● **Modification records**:

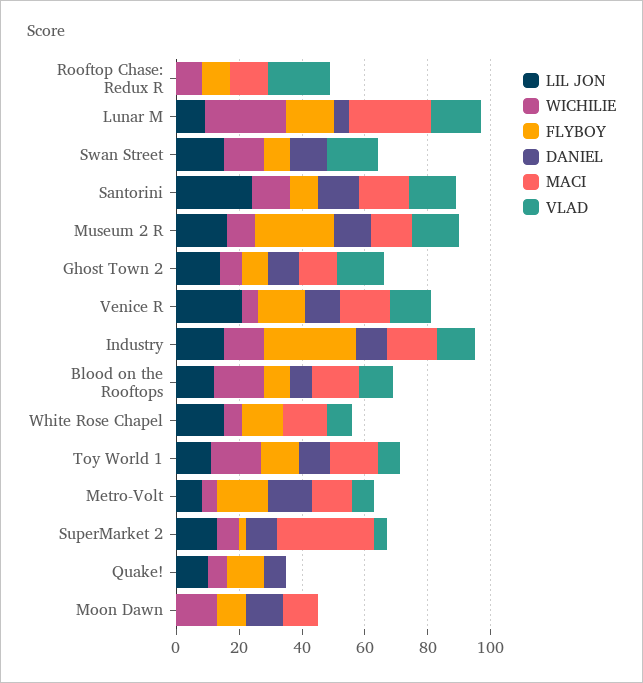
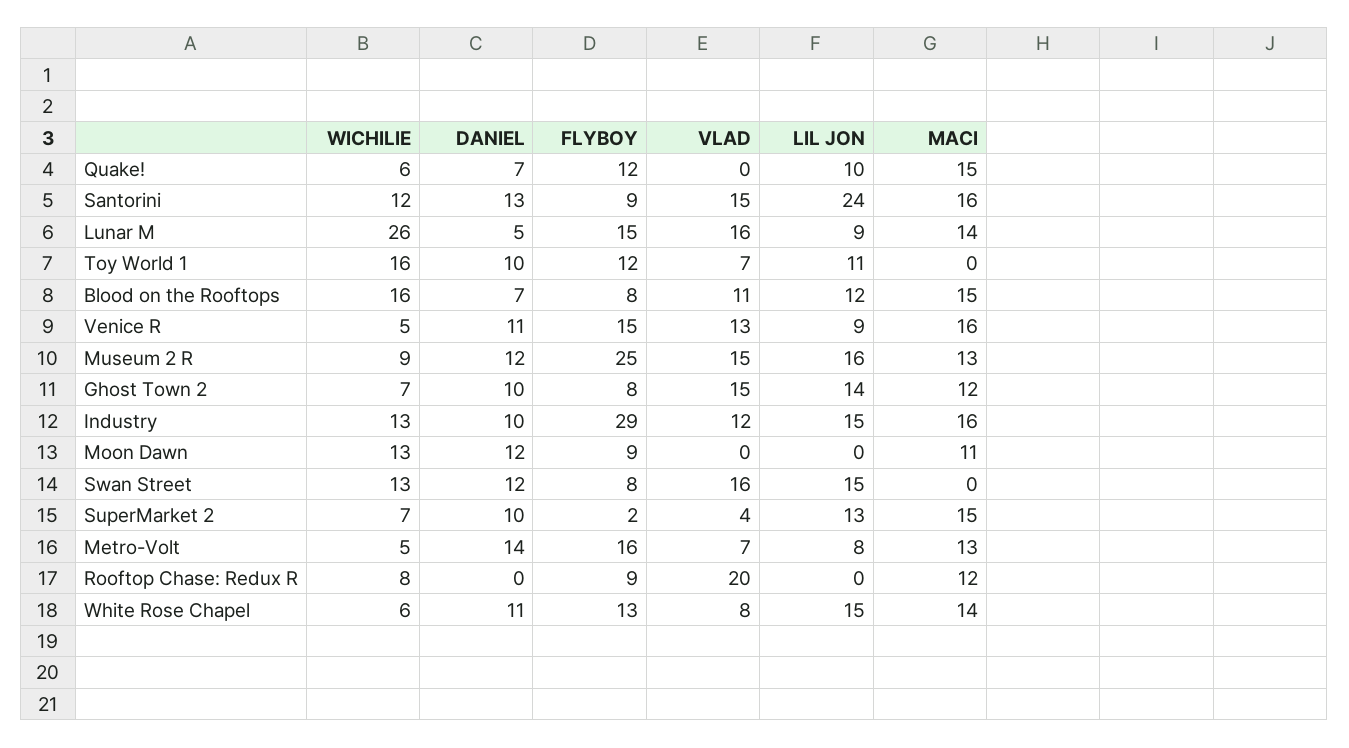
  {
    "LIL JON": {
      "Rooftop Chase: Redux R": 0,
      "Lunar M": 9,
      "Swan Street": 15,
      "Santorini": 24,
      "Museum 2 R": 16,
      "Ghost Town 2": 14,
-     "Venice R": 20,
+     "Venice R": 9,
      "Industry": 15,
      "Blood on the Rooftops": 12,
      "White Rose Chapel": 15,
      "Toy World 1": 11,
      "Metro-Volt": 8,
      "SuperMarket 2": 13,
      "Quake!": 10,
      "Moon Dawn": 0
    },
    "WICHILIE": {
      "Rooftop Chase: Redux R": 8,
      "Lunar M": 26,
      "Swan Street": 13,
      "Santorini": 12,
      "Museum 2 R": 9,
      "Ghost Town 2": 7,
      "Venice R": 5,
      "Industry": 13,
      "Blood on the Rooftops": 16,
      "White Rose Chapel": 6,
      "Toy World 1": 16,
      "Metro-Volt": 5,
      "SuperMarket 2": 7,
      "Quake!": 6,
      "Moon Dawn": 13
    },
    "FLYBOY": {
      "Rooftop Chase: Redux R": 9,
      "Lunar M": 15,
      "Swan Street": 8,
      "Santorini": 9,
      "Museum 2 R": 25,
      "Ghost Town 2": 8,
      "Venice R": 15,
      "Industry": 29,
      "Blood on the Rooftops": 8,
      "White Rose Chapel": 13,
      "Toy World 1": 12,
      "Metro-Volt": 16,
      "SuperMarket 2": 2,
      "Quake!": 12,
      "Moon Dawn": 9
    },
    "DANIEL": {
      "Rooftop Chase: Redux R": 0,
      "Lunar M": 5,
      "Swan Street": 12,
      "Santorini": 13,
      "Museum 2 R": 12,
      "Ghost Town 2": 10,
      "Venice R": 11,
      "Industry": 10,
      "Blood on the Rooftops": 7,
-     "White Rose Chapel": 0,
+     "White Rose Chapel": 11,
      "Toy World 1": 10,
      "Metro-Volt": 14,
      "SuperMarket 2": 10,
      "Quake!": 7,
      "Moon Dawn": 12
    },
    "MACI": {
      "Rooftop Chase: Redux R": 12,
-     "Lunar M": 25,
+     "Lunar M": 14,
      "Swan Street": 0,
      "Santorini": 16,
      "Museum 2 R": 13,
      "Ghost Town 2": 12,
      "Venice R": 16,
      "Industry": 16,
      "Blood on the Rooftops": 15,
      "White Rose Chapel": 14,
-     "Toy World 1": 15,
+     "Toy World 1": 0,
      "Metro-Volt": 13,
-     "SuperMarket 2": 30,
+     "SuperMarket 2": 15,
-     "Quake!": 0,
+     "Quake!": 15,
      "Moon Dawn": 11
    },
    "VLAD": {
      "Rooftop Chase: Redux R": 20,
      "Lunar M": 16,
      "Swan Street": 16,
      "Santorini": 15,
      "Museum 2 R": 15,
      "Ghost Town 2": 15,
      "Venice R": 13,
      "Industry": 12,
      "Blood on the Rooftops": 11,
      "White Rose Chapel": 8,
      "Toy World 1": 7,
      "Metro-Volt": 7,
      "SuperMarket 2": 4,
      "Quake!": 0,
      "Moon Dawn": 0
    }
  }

● **To do**: Retype each line of the records exactly as it reads; no pictures belong in the copy.

● **Answer to the exercise**:
  {
    "LIL JON": {
      "Rooftop Chase: Redux R": 0,
      "Lunar M": 9,
      "Swan Street": 15,
      "Santorini": 24,
      "Museum 2 R": 16,
      "Ghost Town 2": 14,
-     "Venice R": 20,
+     "Venice R": 9,
      "Industry": 15,
      "Blood on the Rooftops": 12,
      "White Rose Chapel": 15,
      "Toy World 1": 11,
      "Metro-Volt": 8,
      "SuperMarket 2": 13,
      "Quake!": 10,
      "Moon Dawn": 0
    },
    "WICHILIE": {
      "Rooftop Chase: Redux R": 8,
      "Lunar M": 26,
      "Swan Street": 13,
      "Santorini": 12,
      "Museum 2 R": 9,
      "Ghost Town 2": 7,
      "Venice R": 5,
      "Industry": 13,
      "Blood on the Rooftops": 16,
      "White Rose Chapel": 6,
      "Toy World 1": 16,
      "Metro-Volt": 5,
      "SuperMarket 2": 7,
      "Quake!": 6,
      "Moon Dawn": 13
    },
    "FLYBOY": {
      "Rooftop Chase: Redux R": 9,
      "Lunar M": 15,
      "Swan Street": 8,
      "Santorini": 9,
      "Museum 2 R": 25,
      "Ghost Town 2": 8,
      "Venice R": 15,
      "Industry": 29,
      "Blood on the Rooftops": 8,
      "White Rose Chapel": 13,
      "Toy World 1": 12,
      "Metro-Volt": 16,
      "SuperMarket 2": 2,
      "Quake!": 12,
      "Moon Dawn": 9
    },
    "DANIEL": {
      "Rooftop Chase: Redux R": 0,
      "Lunar M": 5,
      "Swan Street": 12,
      "Santorini": 13,
      "Museum 2 R": 12,
      "Ghost Town 2": 10,
      "Venice R": 11,
      "Industry": 10,
      "Blood on the Rooftops": 7,
-     "White Rose Chapel": 0,
+     "White Rose Chapel": 11,
      "Toy World 1": 10,
      "Metro-Volt": 14,
      "SuperMarket 2": 10,
      "Quake!": 7,
      "Moon Dawn": 12
    },
    "MACI": {
      "Rooftop Chase: Redux R": 12,
-     "Lunar M": 25,
+     "Lunar M": 14,
      "Swan Street": 0,
      "Santorini": 16,
      "Museum 2 R": 13,
      "Ghost Town 2": 12,
      "Venice R": 16,
      "Industry": 16,
      "Blood on the Rooftops": 15,
      "White Rose Chapel": 14,
-     "Toy World 1": 15,
+     "Toy World 1": 0,
      "Metro-Volt": 13,
-     "SuperMarket 2": 30,
+     "SuperMarket 2": 15,
-     "Quake!": 0,
+     "Quake!": 15,
      "Moon Dawn": 11
    },
    "VLAD": {
      "Rooftop Chase: Redux R": 20,
      "Lunar M": 16,
      "Swan Street": 16,
      "Santorini": 15,
      "Museum 2 R": 15,
      "Ghost Town 2": 15,
      "Venice R": 13,
      "Industry": 12,
      "Blood on the Rooftops": 11,
      "White Rose Chapel": 8,
      "Toy World 1": 7,
      "Metro-Volt": 7,
      "SuperMarket 2": 4,
      "Quake!": 0,
      "Moon Dawn": 0
    }
  }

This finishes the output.